By resisting exclusionary policies, students assert their place within academia and challenge the internalised belief that they are unworthy of success and education. Their activism directly confronts the mental colonisation that still shapes South Africa’s institutions.

One of the organisers of the hunger strike, Feziwe Ndwayana, puts it succinctly: “universities are a microcosm of society”. What we are seeing at Wits is not unique to this campus, there is pervasive systemic violence in South Africa directed against the native people of this country.

The exclusion of natives from the mainstream economy is by design and remains an apartheid legacy. Verwoerd is smiling in his grave. Through the Wits Hunger Strike and Umqolo Uvelile, students engage in a powerful act of decolonization.
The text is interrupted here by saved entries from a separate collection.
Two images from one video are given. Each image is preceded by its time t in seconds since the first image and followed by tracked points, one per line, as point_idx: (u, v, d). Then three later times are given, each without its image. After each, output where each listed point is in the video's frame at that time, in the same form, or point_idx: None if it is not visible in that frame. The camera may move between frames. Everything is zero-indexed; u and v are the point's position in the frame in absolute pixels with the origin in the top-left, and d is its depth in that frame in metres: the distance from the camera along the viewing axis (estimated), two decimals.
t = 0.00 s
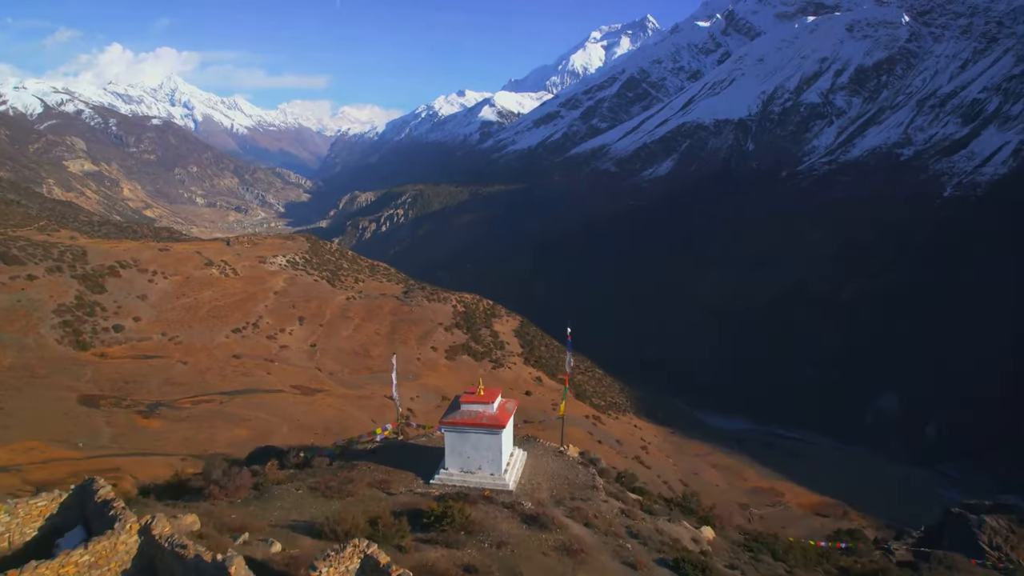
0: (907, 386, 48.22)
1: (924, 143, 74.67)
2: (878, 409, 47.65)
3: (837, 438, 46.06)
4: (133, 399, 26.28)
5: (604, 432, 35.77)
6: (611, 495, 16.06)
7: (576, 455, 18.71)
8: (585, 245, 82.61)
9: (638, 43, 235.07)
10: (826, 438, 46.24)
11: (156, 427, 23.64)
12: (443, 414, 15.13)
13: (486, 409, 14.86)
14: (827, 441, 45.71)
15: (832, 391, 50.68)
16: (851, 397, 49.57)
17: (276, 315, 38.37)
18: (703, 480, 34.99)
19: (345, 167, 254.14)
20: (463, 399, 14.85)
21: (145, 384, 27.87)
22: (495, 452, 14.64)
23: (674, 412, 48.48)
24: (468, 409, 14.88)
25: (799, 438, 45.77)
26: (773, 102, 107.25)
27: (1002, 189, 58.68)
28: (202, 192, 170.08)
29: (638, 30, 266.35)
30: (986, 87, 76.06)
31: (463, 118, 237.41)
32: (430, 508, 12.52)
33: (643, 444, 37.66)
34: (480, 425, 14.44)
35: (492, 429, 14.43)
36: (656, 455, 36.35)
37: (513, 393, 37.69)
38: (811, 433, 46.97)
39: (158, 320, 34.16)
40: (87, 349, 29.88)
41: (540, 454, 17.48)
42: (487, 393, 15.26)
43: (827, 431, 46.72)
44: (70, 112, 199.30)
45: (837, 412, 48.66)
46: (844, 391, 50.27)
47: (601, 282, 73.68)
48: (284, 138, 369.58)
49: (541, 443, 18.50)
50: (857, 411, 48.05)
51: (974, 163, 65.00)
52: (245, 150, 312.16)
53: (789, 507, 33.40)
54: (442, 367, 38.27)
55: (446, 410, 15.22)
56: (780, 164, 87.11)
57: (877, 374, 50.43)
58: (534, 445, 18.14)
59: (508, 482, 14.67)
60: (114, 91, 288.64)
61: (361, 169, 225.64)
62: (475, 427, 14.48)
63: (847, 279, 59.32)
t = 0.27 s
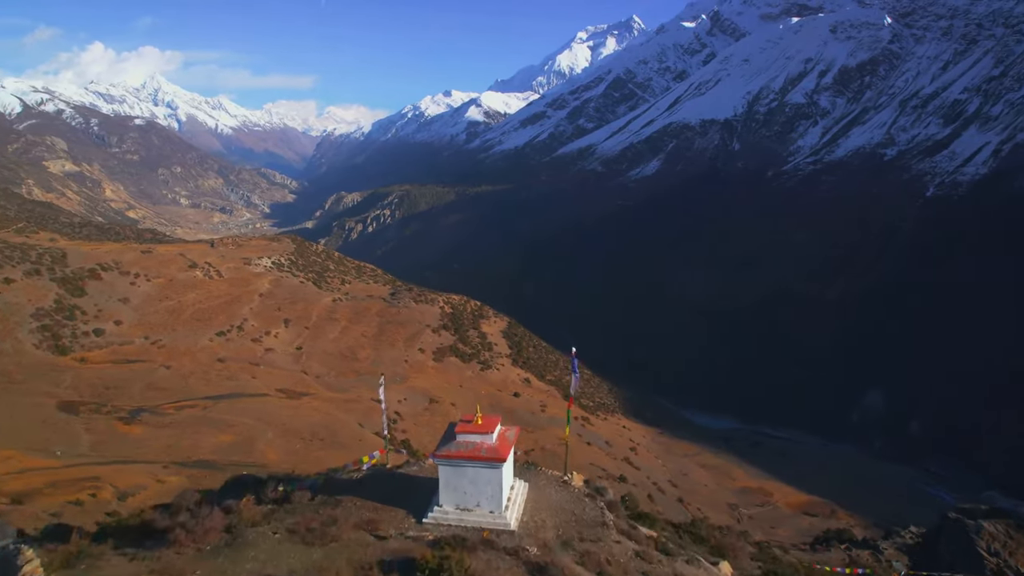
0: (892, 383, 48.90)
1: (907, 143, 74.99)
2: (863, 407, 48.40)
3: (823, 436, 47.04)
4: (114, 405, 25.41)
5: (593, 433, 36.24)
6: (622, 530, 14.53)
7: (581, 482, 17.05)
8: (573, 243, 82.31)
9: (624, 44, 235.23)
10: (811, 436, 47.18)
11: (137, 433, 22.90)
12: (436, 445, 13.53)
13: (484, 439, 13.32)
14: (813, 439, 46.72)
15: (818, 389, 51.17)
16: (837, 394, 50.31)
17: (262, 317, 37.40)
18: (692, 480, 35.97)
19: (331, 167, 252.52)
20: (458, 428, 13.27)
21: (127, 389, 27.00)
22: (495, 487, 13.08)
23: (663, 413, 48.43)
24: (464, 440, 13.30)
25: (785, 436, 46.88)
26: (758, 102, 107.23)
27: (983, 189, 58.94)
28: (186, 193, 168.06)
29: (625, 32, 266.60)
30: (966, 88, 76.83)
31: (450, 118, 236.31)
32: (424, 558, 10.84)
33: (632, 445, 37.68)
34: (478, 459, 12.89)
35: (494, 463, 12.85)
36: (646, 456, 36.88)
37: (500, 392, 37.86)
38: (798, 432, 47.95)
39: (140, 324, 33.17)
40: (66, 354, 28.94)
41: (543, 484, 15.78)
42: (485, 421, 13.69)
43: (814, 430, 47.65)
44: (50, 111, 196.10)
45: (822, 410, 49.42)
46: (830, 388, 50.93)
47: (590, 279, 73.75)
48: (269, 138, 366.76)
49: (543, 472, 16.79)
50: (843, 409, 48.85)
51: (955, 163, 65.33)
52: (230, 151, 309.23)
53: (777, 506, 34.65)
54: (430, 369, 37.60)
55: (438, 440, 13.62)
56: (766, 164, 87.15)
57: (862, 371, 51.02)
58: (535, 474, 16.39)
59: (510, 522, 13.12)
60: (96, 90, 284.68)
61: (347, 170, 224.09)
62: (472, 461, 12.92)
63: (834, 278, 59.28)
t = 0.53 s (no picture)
0: (878, 381, 48.70)
1: (891, 143, 75.09)
2: (849, 405, 48.16)
3: (809, 435, 46.80)
4: (94, 411, 24.52)
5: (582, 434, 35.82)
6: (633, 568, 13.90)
7: (587, 516, 16.48)
8: (560, 243, 81.82)
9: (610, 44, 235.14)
10: (797, 435, 46.94)
11: (119, 440, 22.00)
12: (431, 483, 12.66)
13: (484, 477, 12.46)
14: (798, 438, 46.51)
15: (805, 388, 50.93)
16: (823, 392, 50.06)
17: (247, 320, 36.38)
18: (680, 480, 35.65)
19: (316, 167, 250.64)
20: (454, 466, 12.41)
21: (108, 395, 26.11)
22: (495, 532, 12.25)
23: (651, 413, 47.80)
24: (461, 478, 12.45)
25: (772, 435, 46.65)
26: (744, 102, 107.13)
27: (965, 189, 59.00)
28: (170, 193, 165.95)
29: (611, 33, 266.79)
30: (948, 89, 77.25)
31: (436, 118, 235.14)
32: None
33: (620, 445, 37.18)
34: (477, 501, 12.05)
35: (495, 504, 12.02)
36: (635, 456, 36.43)
37: (487, 394, 37.24)
38: (784, 431, 47.72)
39: (122, 327, 32.15)
40: (45, 359, 27.97)
41: (547, 522, 15.16)
42: (484, 456, 12.82)
43: (800, 428, 47.40)
44: (30, 110, 192.90)
45: (808, 409, 49.16)
46: (816, 387, 50.68)
47: (577, 278, 73.31)
48: (254, 138, 363.84)
49: (545, 506, 16.20)
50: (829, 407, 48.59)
51: (938, 163, 65.45)
52: (214, 151, 306.19)
53: (766, 506, 34.50)
54: (418, 371, 36.83)
55: (434, 477, 12.76)
56: (752, 163, 87.11)
57: (848, 370, 50.77)
58: (538, 509, 15.78)
59: (511, 568, 12.39)
60: (77, 90, 280.73)
61: (332, 170, 222.39)
62: (471, 503, 12.08)
63: (820, 278, 58.91)
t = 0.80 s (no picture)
0: (863, 379, 48.38)
1: (875, 143, 75.04)
2: (834, 403, 47.82)
3: (795, 434, 46.46)
4: (73, 418, 23.56)
5: (571, 436, 35.31)
6: None
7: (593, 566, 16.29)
8: (547, 243, 81.22)
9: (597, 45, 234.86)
10: (783, 434, 46.64)
11: (98, 447, 21.00)
12: (428, 535, 11.83)
13: (485, 527, 11.61)
14: (784, 437, 46.15)
15: (790, 386, 50.56)
16: (809, 390, 49.67)
17: (232, 323, 35.27)
18: (669, 481, 35.17)
19: (302, 168, 248.62)
20: (453, 515, 11.60)
21: (88, 401, 25.16)
22: None
23: (639, 413, 47.15)
24: (460, 528, 11.64)
25: (758, 434, 46.33)
26: (729, 102, 106.93)
27: (947, 188, 58.92)
28: (153, 194, 163.72)
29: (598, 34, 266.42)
30: (930, 90, 77.42)
31: (423, 118, 233.72)
32: None
33: (610, 446, 36.61)
34: (478, 555, 11.21)
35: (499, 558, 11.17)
36: (624, 456, 35.95)
37: (475, 396, 36.45)
38: (771, 429, 47.37)
39: (103, 331, 31.02)
40: (22, 364, 26.93)
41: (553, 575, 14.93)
42: (485, 502, 12.01)
43: (786, 427, 47.06)
44: (10, 110, 189.63)
45: (794, 407, 48.78)
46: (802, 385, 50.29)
47: (565, 278, 72.80)
48: (239, 138, 360.45)
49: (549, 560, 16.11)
50: (815, 405, 48.24)
51: (920, 163, 65.40)
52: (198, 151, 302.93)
53: (755, 506, 34.12)
54: (405, 373, 36.02)
55: (432, 526, 11.95)
56: (738, 163, 86.91)
57: (834, 367, 50.41)
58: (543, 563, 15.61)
59: None
60: (58, 89, 276.66)
61: (318, 171, 220.46)
62: (471, 557, 11.24)
63: (806, 277, 58.40)
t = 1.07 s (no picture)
0: (851, 376, 48.20)
1: (859, 143, 74.88)
2: (822, 401, 47.68)
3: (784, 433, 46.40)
4: (52, 424, 22.60)
5: (560, 438, 34.72)
6: None
7: None
8: (534, 241, 80.62)
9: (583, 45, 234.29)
10: (772, 434, 46.55)
11: (76, 456, 19.82)
12: None
13: None
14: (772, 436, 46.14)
15: (778, 385, 50.30)
16: (796, 389, 49.47)
17: (217, 326, 34.16)
18: (659, 482, 34.56)
19: (288, 168, 246.48)
20: None
21: (67, 407, 24.22)
22: None
23: (627, 413, 46.74)
24: None
25: (747, 434, 46.25)
26: (716, 102, 106.68)
27: (931, 188, 58.66)
28: (136, 194, 161.48)
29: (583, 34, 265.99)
30: (913, 90, 77.45)
31: (409, 119, 232.35)
32: None
33: (599, 448, 36.01)
34: None
35: None
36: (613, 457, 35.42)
37: (463, 397, 35.69)
38: (760, 429, 47.30)
39: (84, 335, 29.87)
40: None
41: None
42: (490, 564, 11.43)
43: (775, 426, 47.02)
44: None
45: (783, 406, 48.66)
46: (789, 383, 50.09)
47: (551, 277, 72.36)
48: (224, 139, 357.13)
49: None
50: (803, 404, 48.10)
51: (903, 163, 65.19)
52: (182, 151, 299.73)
53: (744, 506, 33.49)
54: (393, 376, 35.18)
55: None
56: (724, 163, 86.62)
57: (821, 365, 50.15)
58: None
59: None
60: (38, 88, 272.64)
61: (303, 171, 218.57)
62: None
63: (795, 275, 57.77)
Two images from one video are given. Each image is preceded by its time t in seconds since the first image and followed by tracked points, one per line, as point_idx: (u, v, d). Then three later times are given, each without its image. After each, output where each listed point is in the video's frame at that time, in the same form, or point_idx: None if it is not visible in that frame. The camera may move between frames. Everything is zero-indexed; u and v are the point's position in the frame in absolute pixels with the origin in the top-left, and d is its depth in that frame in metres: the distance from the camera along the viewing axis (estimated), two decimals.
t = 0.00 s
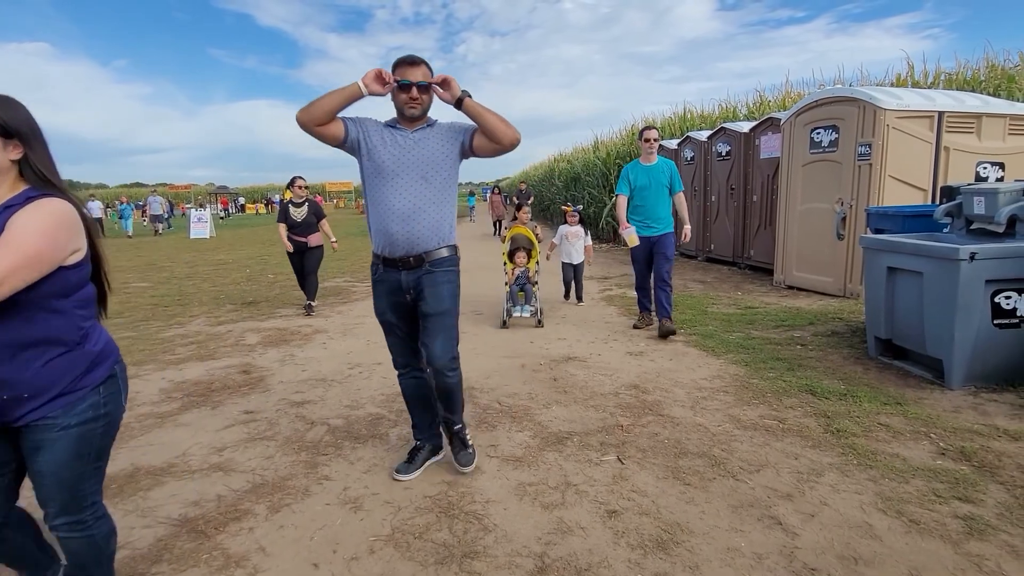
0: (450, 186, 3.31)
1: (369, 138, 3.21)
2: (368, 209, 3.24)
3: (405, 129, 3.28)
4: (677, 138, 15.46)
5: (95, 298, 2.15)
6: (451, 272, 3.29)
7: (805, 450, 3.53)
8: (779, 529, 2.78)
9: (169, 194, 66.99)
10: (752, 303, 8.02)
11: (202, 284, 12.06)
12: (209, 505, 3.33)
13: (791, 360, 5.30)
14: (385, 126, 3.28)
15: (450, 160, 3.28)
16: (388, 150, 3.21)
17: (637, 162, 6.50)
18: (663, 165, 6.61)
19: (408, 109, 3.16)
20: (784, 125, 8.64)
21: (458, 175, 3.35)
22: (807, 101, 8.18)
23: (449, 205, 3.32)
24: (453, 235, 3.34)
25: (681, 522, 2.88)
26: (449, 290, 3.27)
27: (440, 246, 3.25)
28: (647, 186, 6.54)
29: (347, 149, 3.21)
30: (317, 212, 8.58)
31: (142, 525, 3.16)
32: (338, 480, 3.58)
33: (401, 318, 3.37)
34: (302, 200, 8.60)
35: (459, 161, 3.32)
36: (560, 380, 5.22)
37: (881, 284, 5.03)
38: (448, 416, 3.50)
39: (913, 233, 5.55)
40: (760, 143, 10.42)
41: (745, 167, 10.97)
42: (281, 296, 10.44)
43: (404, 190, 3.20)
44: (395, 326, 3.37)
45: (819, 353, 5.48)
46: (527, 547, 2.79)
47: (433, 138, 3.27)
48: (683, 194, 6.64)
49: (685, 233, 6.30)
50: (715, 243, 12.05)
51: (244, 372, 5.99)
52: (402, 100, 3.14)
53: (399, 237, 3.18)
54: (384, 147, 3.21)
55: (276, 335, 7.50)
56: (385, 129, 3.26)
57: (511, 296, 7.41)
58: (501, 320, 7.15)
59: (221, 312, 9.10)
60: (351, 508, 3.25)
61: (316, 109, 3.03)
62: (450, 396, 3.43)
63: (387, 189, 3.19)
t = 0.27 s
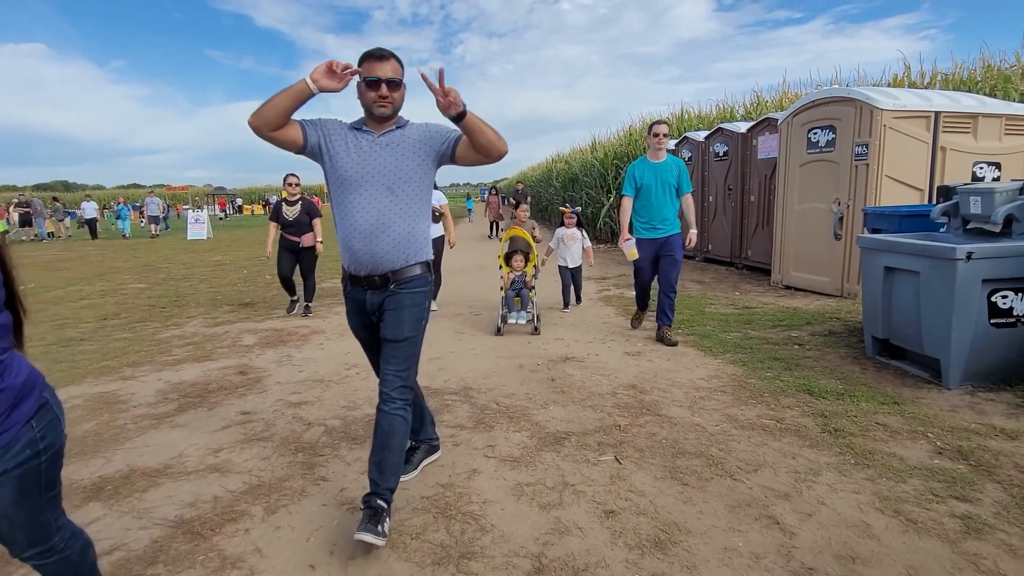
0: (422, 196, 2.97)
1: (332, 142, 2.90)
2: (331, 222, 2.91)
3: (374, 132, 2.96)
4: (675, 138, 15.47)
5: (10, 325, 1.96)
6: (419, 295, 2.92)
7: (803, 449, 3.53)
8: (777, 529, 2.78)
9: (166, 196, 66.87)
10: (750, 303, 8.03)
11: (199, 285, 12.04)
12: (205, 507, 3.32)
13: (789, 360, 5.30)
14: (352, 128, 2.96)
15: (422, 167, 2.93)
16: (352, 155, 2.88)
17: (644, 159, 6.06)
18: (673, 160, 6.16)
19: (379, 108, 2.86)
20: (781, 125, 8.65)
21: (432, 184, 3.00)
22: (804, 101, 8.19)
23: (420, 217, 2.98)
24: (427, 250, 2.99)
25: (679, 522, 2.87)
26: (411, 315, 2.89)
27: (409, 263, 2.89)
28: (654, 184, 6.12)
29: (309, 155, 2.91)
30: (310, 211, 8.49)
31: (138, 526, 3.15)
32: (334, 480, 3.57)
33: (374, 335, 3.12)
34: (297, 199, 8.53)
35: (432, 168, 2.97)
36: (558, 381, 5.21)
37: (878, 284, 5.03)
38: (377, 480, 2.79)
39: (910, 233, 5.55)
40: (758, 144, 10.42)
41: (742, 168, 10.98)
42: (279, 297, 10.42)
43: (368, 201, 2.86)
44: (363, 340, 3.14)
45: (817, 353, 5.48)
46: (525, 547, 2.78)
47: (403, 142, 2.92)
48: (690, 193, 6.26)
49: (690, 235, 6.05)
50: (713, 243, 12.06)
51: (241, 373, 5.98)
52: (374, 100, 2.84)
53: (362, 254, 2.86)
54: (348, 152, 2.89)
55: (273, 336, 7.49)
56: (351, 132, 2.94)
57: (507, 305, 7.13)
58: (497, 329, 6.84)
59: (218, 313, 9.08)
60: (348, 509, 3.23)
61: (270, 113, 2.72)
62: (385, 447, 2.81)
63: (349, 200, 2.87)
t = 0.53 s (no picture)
0: (382, 192, 2.67)
1: (296, 127, 2.70)
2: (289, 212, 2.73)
3: (343, 117, 2.72)
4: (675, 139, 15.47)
5: None
6: (390, 305, 2.71)
7: (804, 448, 3.52)
8: (778, 527, 2.77)
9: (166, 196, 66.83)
10: (750, 303, 8.01)
11: (198, 285, 12.03)
12: (204, 505, 3.31)
13: (790, 360, 5.29)
14: (319, 113, 2.74)
15: (378, 160, 2.61)
16: (310, 143, 2.67)
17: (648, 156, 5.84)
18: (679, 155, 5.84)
19: (360, 91, 2.62)
20: (782, 125, 8.64)
21: (396, 178, 2.68)
22: (805, 102, 8.18)
23: (380, 215, 2.68)
24: (389, 251, 2.72)
25: (679, 521, 2.86)
26: (383, 329, 2.68)
27: (363, 265, 2.64)
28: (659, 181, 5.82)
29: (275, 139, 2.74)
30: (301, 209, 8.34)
31: (136, 524, 3.13)
32: (334, 479, 3.56)
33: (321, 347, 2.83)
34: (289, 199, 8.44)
35: (396, 159, 2.64)
36: (558, 380, 5.20)
37: (879, 283, 5.02)
38: (364, 499, 2.69)
39: (910, 233, 5.54)
40: (758, 144, 10.41)
41: (742, 168, 10.97)
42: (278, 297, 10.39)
43: (321, 193, 2.62)
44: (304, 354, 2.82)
45: (818, 353, 5.47)
46: (524, 546, 2.77)
47: (365, 130, 2.64)
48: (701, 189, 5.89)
49: (701, 232, 5.82)
50: (713, 243, 12.05)
51: (240, 372, 5.96)
52: (354, 82, 2.61)
53: (312, 250, 2.64)
54: (306, 140, 2.67)
55: (273, 335, 7.47)
56: (318, 117, 2.71)
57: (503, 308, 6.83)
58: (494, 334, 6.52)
59: (217, 313, 9.06)
60: (347, 507, 3.22)
61: (229, 80, 2.67)
62: (370, 466, 2.69)
63: (304, 191, 2.65)
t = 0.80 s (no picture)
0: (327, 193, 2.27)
1: (246, 108, 2.36)
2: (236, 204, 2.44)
3: (295, 102, 2.33)
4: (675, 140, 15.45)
5: None
6: (352, 319, 2.44)
7: (806, 448, 3.49)
8: (780, 528, 2.74)
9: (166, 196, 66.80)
10: (751, 304, 7.99)
11: (198, 285, 12.00)
12: (201, 504, 3.28)
13: (791, 360, 5.26)
14: (271, 94, 2.36)
15: (320, 154, 2.20)
16: (255, 129, 2.31)
17: (644, 158, 5.57)
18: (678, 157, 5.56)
19: (321, 78, 2.23)
20: (783, 125, 8.61)
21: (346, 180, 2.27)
22: (806, 102, 8.15)
23: (325, 219, 2.31)
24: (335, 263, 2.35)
25: (680, 521, 2.84)
26: (350, 345, 2.42)
27: (299, 278, 2.29)
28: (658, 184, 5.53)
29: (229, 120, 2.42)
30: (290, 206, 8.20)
31: (133, 523, 3.11)
32: (332, 478, 3.53)
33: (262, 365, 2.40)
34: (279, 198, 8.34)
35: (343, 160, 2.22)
36: (558, 380, 5.18)
37: (881, 283, 4.99)
38: (356, 505, 2.61)
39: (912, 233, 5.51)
40: (759, 145, 10.39)
41: (743, 169, 10.94)
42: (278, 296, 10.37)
43: (259, 191, 2.29)
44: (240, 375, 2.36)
45: (819, 353, 5.44)
46: (524, 545, 2.74)
47: (312, 122, 2.23)
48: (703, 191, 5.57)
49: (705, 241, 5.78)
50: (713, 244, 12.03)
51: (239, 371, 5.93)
52: (315, 67, 2.22)
53: (246, 254, 2.33)
54: (251, 125, 2.32)
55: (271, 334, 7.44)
56: (271, 98, 2.34)
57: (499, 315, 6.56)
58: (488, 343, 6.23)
59: (217, 312, 9.04)
60: (346, 506, 3.19)
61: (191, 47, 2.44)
62: (358, 476, 2.57)
63: (245, 185, 2.33)
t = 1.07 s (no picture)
0: (222, 202, 1.90)
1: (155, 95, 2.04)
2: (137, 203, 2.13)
3: (208, 95, 1.98)
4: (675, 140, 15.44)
5: None
6: (249, 350, 2.03)
7: (808, 449, 3.47)
8: (783, 528, 2.72)
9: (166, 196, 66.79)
10: (752, 304, 7.96)
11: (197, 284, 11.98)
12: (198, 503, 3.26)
13: (792, 360, 5.24)
14: (184, 79, 2.04)
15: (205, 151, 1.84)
16: (157, 120, 2.00)
17: (644, 148, 5.42)
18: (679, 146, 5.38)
19: (241, 79, 1.87)
20: (783, 126, 8.58)
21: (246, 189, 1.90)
22: (807, 102, 8.13)
23: (218, 232, 1.93)
24: (232, 283, 1.98)
25: (682, 521, 2.81)
26: (244, 383, 2.01)
27: (184, 300, 1.94)
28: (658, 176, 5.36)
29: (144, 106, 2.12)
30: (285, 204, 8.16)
31: (129, 522, 3.08)
32: (330, 478, 3.51)
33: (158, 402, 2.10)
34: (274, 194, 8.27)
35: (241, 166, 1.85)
36: (558, 379, 5.15)
37: (883, 283, 4.96)
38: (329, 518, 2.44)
39: (914, 233, 5.49)
40: (759, 145, 10.36)
41: (744, 169, 10.92)
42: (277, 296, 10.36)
43: (149, 191, 1.96)
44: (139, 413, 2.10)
45: (820, 353, 5.41)
46: (524, 545, 2.72)
47: (213, 117, 1.88)
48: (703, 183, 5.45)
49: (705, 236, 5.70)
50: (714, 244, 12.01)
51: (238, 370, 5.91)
52: (235, 67, 1.86)
53: (130, 264, 2.00)
54: (154, 115, 2.01)
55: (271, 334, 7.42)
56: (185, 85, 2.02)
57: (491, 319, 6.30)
58: (478, 348, 5.95)
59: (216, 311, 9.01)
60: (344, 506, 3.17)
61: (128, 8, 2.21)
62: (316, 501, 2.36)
63: (139, 182, 2.01)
They do not merely call for policy revisions, they demand a shift in how universities and the broader society value black lives, dreams, and contributions.

Their struggle is a bold declaration of identity, dignity, and intellectual belonging, aimed at breaking the psychological chains imposed by the legacy colonialism and apartheid.

It is worth noting that the Wits Hunger Strike Solidarity Committee is still awaiting a response to its public letter of February 15, 2025 addressed to the Minister of Higher Education, calling for immediate intervention in the ongoing crisis at Wits University.

     Mafuna is a postgraduate student at Wits University and one of the leading organisers of the Wits hunger strike, a collective action against financial exclusion.